**What to work on:**
Show every line of the records that contains the word "θύματος". Case counts.

**Given information:**
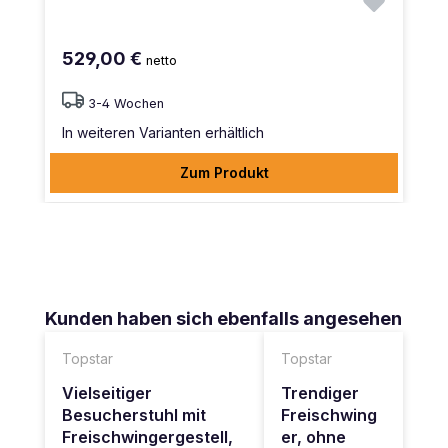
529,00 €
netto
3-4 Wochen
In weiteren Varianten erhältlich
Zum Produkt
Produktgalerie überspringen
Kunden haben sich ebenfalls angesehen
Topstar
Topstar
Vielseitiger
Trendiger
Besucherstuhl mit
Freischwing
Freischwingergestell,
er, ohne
---
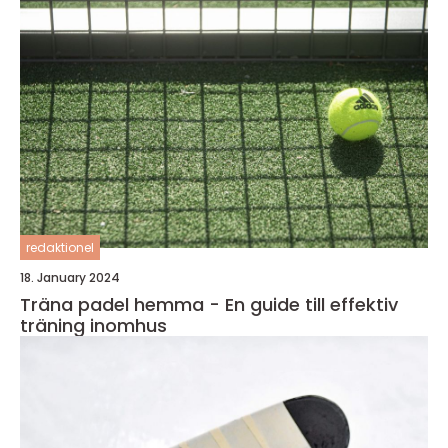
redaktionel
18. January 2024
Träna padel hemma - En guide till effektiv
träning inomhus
...
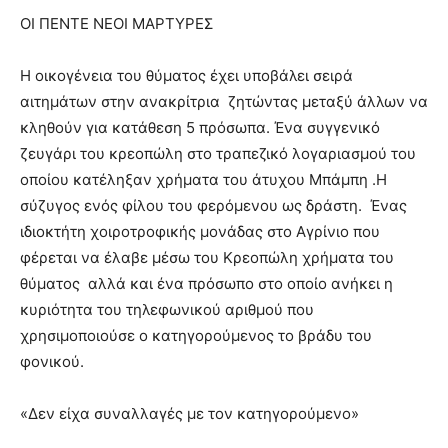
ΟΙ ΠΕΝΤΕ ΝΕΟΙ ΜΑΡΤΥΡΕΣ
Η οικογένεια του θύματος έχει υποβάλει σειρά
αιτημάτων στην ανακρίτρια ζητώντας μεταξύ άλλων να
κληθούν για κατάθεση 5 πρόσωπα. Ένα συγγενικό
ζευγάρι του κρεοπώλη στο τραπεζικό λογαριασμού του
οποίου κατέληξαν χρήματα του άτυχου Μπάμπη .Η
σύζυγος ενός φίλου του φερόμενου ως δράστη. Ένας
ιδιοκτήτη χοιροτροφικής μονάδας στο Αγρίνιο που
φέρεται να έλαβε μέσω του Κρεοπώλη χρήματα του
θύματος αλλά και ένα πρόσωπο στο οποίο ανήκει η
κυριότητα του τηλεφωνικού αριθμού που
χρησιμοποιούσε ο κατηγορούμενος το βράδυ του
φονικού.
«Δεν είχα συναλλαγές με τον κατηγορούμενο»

**Result:**
Η οικογένεια του θύματος έχει υποβάλει σειρά
θύματος αλλά και ένα πρόσωπο στο οποίο ανήκει η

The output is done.